## Problem statement
Express every line of text in the records below as a Markdown table with the columns "n" and "Line", numbering the rows and omitting blank lines. Leave the pictures out of the answer.

[Dataset entries]
..............................

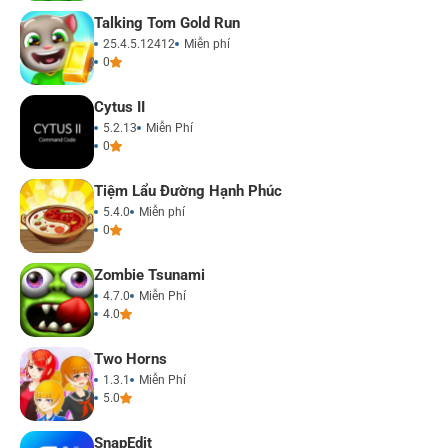
Talking Tom Gold Run
25.4.5.12412
Miễn phí
0
Cytus II
5.2.13
Miễn Phí
0
Tiệm Lẩu Đường Hạnh Phúc
5.4.0
Miễn phí
0
Zombie Tsunami
4.7.0
Miễn Phí
4.0
Two Horns
1.3.1
Miễn Phí
5.0
SnapEdit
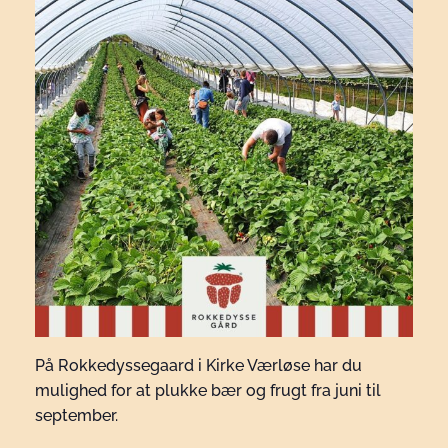
På Rokkedyssegaard i Kirke Værløse har du
mulighed for at plukke bær og frugt fra juni til
september.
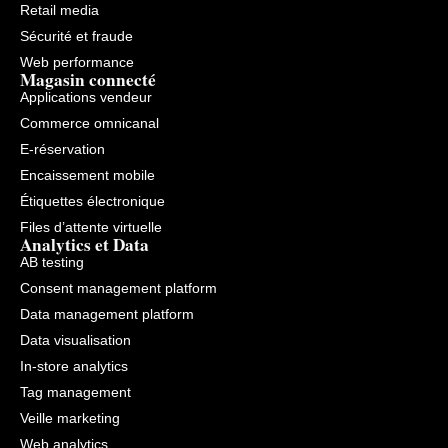
Retail media
Sécurité et fraude
Web performance
Magasin connecté
Applications vendeur
Commerce omnicanal
E-réservation
Encaissement mobile
Étiquettes électronique
Files d’attente virtuelle
Analytics et Data
AB testing
Consent management platform
Data management platform
Data visualisation
In-store analytics
Tag management
Veille marketing
Web analytics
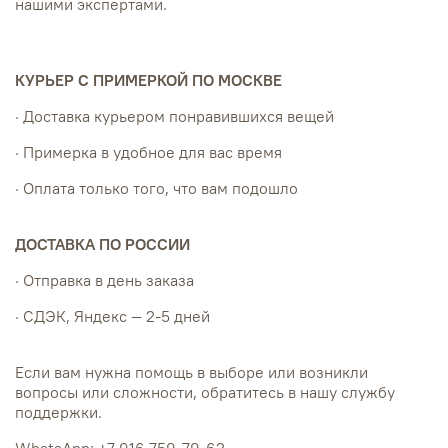
нашими экспертами.
КУРЬЕР С ПРИМЕРКОЙ ПО МОСКВЕ
· Доставка курьером понравившихся вещей
· Примерка в удобное для вас время
· Оплата только того, что вам подошло
ДОСТАВКА ПО РОССИИ
· Отправка в день заказа
· СДЭК, Яндекс — 2-5 дней
Если вам нужна помощь в выборе или возникли
вопросы или сложности, обратитесь в нашу службу
поддержки.
WhatsApp: +7 916 759-79-62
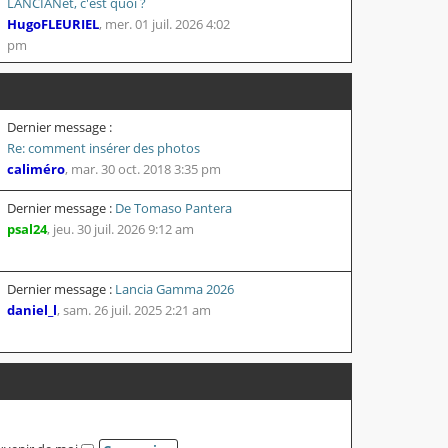
LANCIANet, c'est quoi ?
HugoFLEURIEL
,
mer. 01 juil. 2026 4:02
pm
Dernier message :
Re: comment insérer des photos
caliméro
,
mar. 30 oct. 2018 3:35 pm
Dernier message :
De Tomaso Pantera
psal24
,
jeu. 30 juil. 2026 9:12 am
Dernier message :
Lancia Gamma 2026
daniel_l
,
sam. 26 juil. 2025 2:21 am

..............................

## Written response
| n | Line |
|---|---|
| 1 | Talking Tom Gold Run |
| 2 | 25.4.5.12412 |
| 3 | Miễn phí |
| 4 | 0 |
| 5 | Cytus II |
| 6 | 5.2.13 |
| 7 | Miễn Phí |
| 8 | 0 |
| 9 | Tiệm Lẩu Đường Hạnh Phúc |
| 10 | 5.4.0 |
| 11 | Miễn phí |
| 12 | 0 |
| 13 | Zombie Tsunami |
| 14 | 4.7.0 |
| 15 | Miễn Phí |
| 16 | 4.0 |
| 17 | Two Horns |
| 18 | 1.3.1 |
| 19 | Miễn Phí |
| 20 | 5.0 |
| 21 | SnapEdit |
| 22 | På Rokkedyssegaard i Kirke Værløse har du |
| 23 | mulighed for at plukke bær og frugt fra juni til |
| 24 | september. |
| 25 | Retail media |
| 26 | Sécurité et fraude |
| 27 | Web performance |
| 28 | Magasin connecté |
| 29 | Applications vendeur |
| 30 | Commerce omnicanal |
| 31 | E-réservation |
| 32 | Encaissement mobile |
| 33 | Étiquettes électronique |
| 34 | Files d’attente virtuelle |
| 35 | Analytics et Data |
| 36 | AB testing |
| 37 | Consent management platform |
| 38 | Data management platform |
| 39 | Data visualisation |
| 40 | In-store analytics |
| 41 | Tag management |
| 42 | Veille marketing |
| 43 | Web analytics |
| 44 | нашими экспертами. |
| 45 | КУРЬЕР С ПРИМЕРКОЙ ПО МОСКВЕ |
| 46 | · Доставка курьером понравившихся вещей |
| 47 | · Примерка в удобное для вас время |
| 48 | · Оплата только того, что вам подошло |
| 49 | ДОСТАВКА ПО РОССИИ |
| 50 | · Отправка в день заказа |
| 51 | · СДЭК, Яндекс — 2-5 дней |
| 52 | Если вам нужна помощь в выборе или возникли |
| 53 | вопросы или сложности, обратитесь в нашу службу |
| 54 | поддержки. |
| 55 | WhatsApp: +7 916 759-79-62 |
| 56 | LANCIANet, c'est quoi ? |
| 57 | HugoFLEURIEL |
| 58 | , |
| 59 | mer. 01 juil. 2026 4:02 |
| 60 | pm |
| 61 | Dernier message : |
| 62 | Re: comment insérer des photos |
| 63 | caliméro |
| 64 | , |
| 65 | mar. 30 oct. 2018 3:35 pm |
| 66 | Dernier message : |
| 67 | De Tomaso Pantera |
| 68 | psal24 |
| 69 | , |
| 70 | jeu. 30 juil. 2026 9:12 am |
| 71 | Dernier message : |
| 72 | Lancia Gamma 2026 |
| 73 | daniel_l |
| 74 | , |
| 75 | sam. 26 juil. 2025 2:21 am |